Chapter 13 is about the motivation of thinking. It analyzes human goals and desires and the nature of happiness. In Chapter 14, I propose that the mind can be viewed as a hedonic problem-solving engine and discuss the many strategies it can use to solve a problem. The chapter ends with a discussion on creativity. Chapter 15 is about mental representations. Included is a proposal to implement thinking and problem solving by fuzzy rule-based computations.

Chapter 16 analyzes in detail human empathy and sympathy. As a related aside, it also argues how these innate tendencies can be used to justify universal human rights. Chapter 17 investigates the origin of cultural beliefs. And finally, Chapter 18 concludes Part I of the book with an analysis of the biological and cultural origins of altruism. 

Part II launches into a full-scale discussion of information processing in cultural evolution.

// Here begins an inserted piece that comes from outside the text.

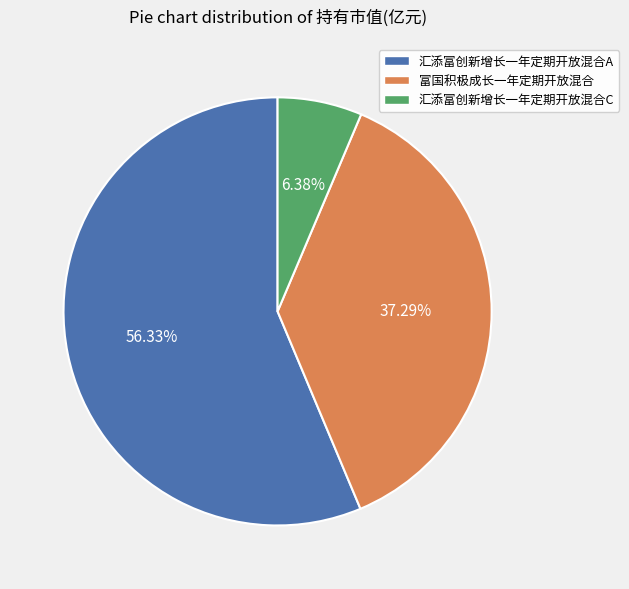

The 汇添富创新增长一年定期开放混合A slice represents 56% of the pie. True or false?

True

Chapter 19 begins by showing how, in the game of evolution, an individual can be viewed as the totality of his or her expressed genes and beliefs. Chapter 20 demonstrates how the principles of Universal Darwinism can be applied to both biological evolution and cultural evolution. Chapter 21 introduces the use of “concept” as a replicating information unit in cultural evolution.

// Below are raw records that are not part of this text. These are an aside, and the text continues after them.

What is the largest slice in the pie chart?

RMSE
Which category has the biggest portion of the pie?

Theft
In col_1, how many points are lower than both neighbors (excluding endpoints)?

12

In Chapter 22, I formally present a theory of cultural evolution, using “concept” as the information replicator. The creation, variation, expression, and transmission of concepts under selection pressures are analyzed in detail. I also discuss the goal of cultural evolution and the selection pressures that can exist at many levels of analysis, both intra-individually and extra-individually. Biological evolution and cultural evolution are compared side by side to show their similarities and differences. The chapter concludes with a brief comment on the future of human evolution. In Chapters 23, 24, and 25, I use the proposed model of cultural evolution to investigate the phenomena of morality, ideology, and religion in human society: their origins, goals, underlying evolutionary mechanisms, and futures. Chapter 26 stakes out my position in the nature-versus-nurture debate by arguing for the malleability of the human mind in higher cognitive operations. Chapter 27 presents some concluding remarks on the state of human evolution today and what we can anticipate in the future. 

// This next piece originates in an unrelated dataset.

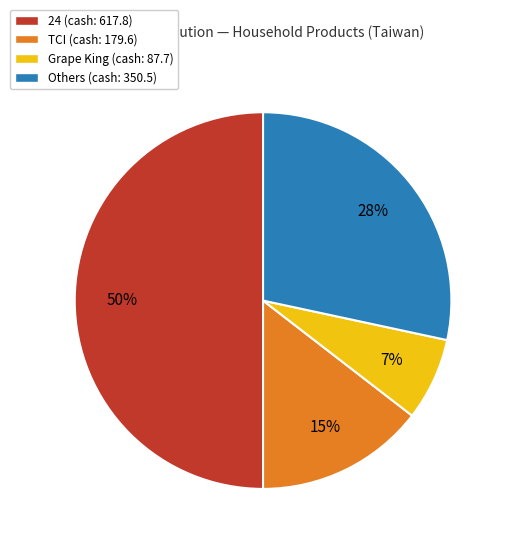

True or false: Others (cash: 350.5) accounts for 28% of the total.

True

It is said that writing a book is like taking a journey—you never know where you will end up until it is finished. In the course of writing this book, there have been many detours and diversions, leading frequently to exotic ventures and serendipitous finds, which have made the experience all the more interesting and gratifying. Along the way, a few sacred cows were confronted and defrocked, as were many of my cherished beliefs and certainties. The motivation of this book has been to dig deeply into the nature of human beings and to use such knowledge to answer many of the puzzling questions of humanity. It is based on the belief that only by understanding ourselves as human beings, the kind of creature we really are, can we hope to find valid answers to extricate ourselves from the many self-inflicted miseries and quagmires in the world today. The book is also an attempt to answer many of the big questions of life that have always perplexed me since childhood, and I hope in it readers will find some valuable suggestions on how to tackle these important and perennial problems.

Once in a while it behooves us to face ourselves honestly and risk turning our world topsy-turvy so we may gain the insights that can only come from seeing ourselves from a different perspective. I believe a good book should raise more questions than it can hope to answer, and I hope this book will stimulate many others to undertake their own personal journey of self-discovery.